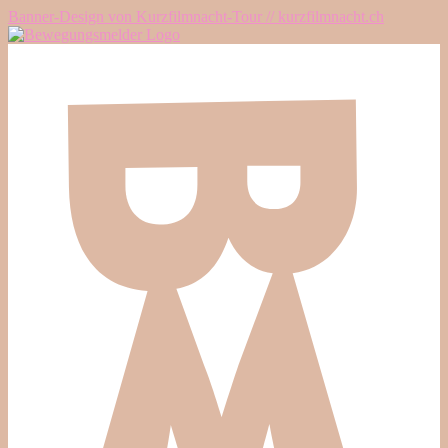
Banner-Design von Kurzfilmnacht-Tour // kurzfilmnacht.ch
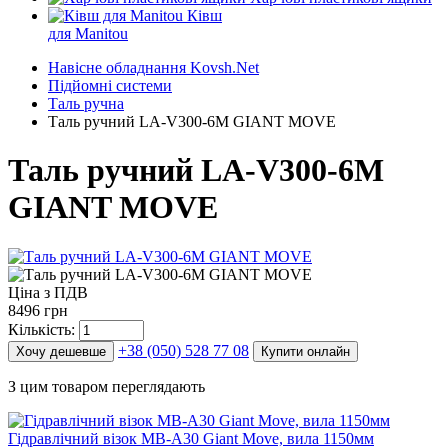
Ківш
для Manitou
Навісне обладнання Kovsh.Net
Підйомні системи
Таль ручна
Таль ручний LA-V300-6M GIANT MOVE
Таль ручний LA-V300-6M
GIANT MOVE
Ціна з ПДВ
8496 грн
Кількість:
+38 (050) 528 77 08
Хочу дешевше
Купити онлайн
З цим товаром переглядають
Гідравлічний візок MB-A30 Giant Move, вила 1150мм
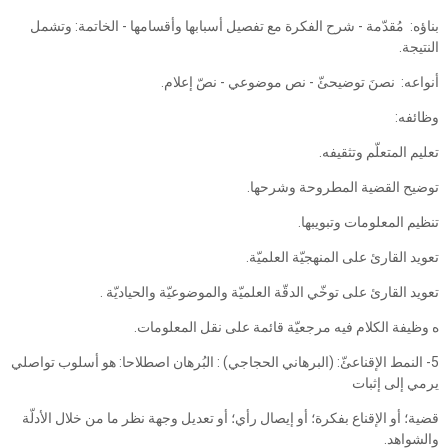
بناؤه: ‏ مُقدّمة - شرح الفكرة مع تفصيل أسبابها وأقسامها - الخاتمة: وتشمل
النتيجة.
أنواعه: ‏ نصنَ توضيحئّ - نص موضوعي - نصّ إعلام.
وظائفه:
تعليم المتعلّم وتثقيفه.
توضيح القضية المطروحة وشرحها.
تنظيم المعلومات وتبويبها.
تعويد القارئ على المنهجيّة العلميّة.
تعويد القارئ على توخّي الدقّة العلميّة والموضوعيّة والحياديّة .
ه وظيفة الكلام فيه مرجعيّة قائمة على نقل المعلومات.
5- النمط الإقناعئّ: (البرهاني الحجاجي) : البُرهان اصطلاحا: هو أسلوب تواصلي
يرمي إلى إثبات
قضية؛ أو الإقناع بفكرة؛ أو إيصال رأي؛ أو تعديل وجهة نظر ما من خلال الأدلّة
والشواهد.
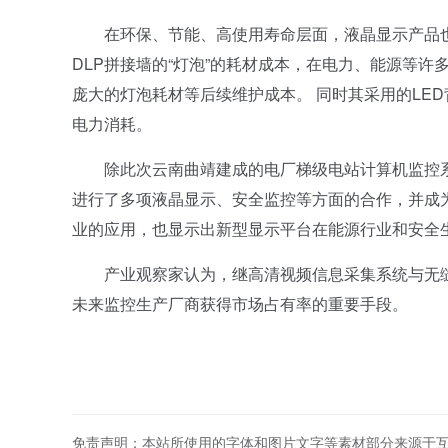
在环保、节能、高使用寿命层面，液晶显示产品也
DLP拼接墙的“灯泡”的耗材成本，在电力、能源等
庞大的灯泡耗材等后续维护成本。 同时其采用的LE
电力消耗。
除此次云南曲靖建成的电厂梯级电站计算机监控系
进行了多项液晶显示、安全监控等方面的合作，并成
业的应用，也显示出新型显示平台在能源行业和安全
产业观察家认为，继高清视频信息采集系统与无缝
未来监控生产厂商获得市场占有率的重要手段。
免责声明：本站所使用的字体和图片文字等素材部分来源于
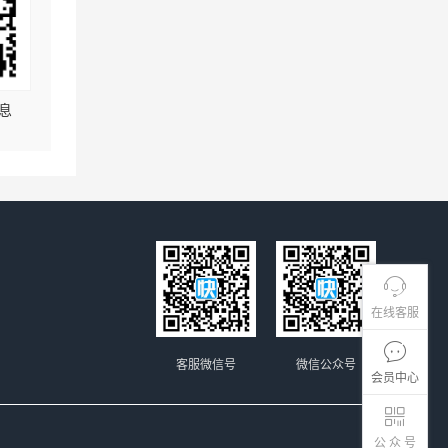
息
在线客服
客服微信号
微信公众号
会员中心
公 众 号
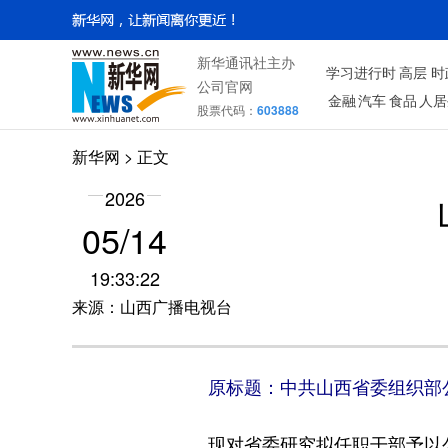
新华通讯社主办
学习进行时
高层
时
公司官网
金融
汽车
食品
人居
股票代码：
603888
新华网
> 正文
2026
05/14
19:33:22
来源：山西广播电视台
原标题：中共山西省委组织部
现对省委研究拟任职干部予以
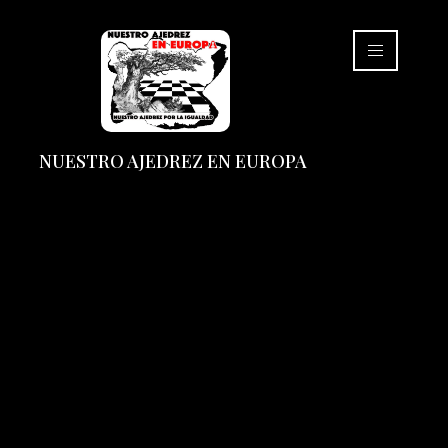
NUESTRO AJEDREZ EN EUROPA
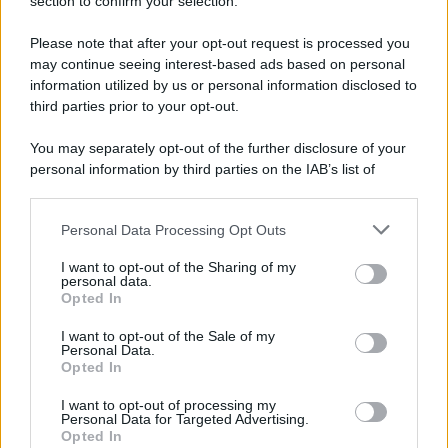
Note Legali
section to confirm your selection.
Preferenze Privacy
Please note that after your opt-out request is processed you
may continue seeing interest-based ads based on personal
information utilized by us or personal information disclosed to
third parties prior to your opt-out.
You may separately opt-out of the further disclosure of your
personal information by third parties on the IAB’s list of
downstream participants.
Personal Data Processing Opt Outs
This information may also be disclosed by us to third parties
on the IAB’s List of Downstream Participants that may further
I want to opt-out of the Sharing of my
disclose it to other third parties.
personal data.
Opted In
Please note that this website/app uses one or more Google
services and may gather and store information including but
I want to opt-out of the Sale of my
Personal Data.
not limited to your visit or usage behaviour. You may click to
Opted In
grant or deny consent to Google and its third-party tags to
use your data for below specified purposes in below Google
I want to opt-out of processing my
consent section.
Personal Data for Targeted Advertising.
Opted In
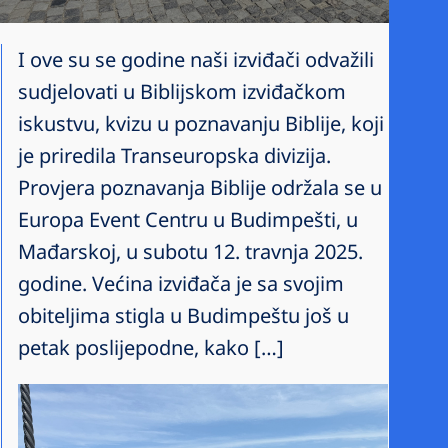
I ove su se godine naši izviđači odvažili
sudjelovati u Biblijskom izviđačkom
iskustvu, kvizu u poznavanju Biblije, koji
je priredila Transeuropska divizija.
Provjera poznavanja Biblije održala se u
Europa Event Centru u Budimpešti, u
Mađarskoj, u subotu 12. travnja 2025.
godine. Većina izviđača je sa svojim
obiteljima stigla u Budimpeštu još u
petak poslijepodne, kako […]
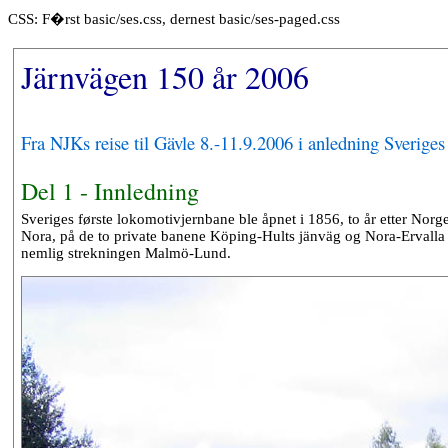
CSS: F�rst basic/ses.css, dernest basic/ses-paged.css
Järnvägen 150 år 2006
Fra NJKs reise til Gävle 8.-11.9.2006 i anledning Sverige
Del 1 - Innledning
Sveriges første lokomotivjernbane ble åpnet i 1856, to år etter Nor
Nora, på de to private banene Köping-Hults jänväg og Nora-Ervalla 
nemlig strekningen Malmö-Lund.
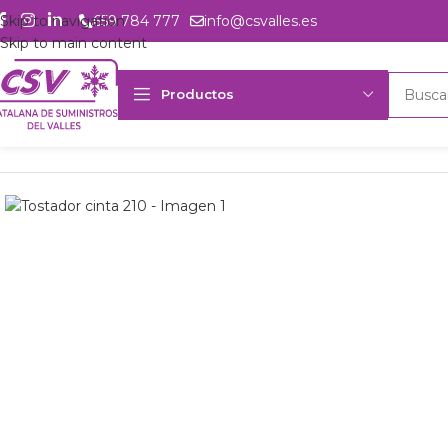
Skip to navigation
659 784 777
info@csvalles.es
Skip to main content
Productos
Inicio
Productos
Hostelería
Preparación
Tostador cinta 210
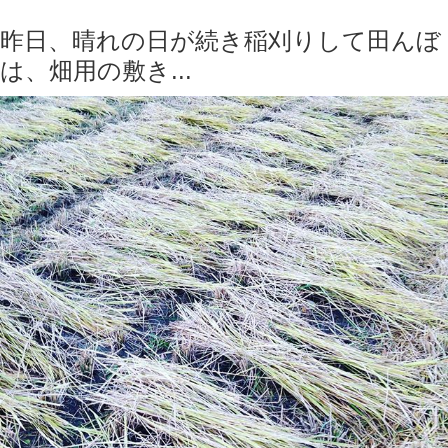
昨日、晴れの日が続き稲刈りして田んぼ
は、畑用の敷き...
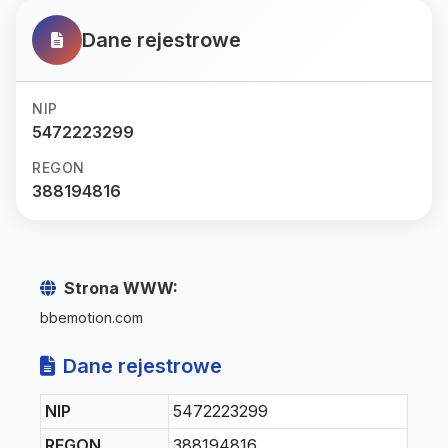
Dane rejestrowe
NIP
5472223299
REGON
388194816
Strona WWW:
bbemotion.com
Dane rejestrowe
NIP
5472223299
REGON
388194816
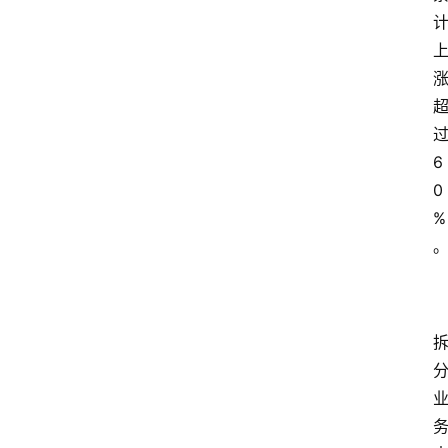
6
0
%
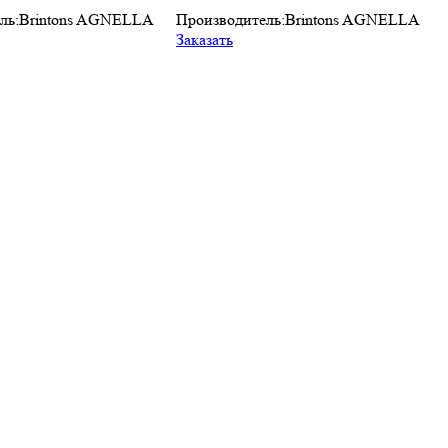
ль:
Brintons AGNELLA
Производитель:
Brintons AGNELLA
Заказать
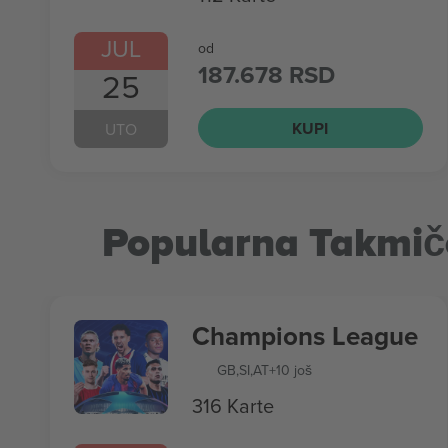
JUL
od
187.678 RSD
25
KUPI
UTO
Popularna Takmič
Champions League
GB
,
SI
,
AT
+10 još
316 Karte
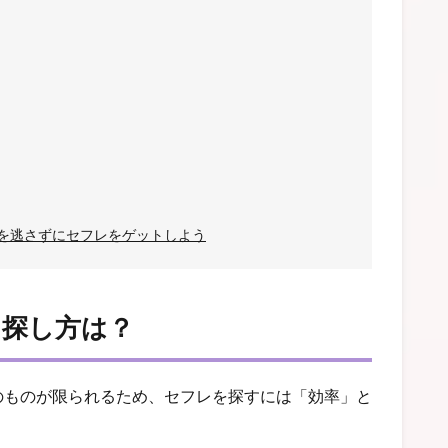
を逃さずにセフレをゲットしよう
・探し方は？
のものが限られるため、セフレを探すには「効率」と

::::

Assignment: Copy the stretch of the records from "I ove su se godine naši izviđači odvažili" through "petak poslijepodne, kako […]", swapping "kvizu" for "natjecanju" and leaving every other word as it is.

Result of the exercise:
I ove su se godine naši izviđači odvažili
sudjelovati u Biblijskom izviđačkom
iskustvu, natjecanju u poznavanju Biblije, koji
je priredila Transeuropska divizija.
Provjera poznavanja Biblije održala se u
Europa Event Centru u Budimpešti, u
Mađarskoj, u subotu 12. travnja 2025.
godine. Većina izviđača je sa svojim
obiteljima stigla u Budimpeštu još u
petak poslijepodne, kako […]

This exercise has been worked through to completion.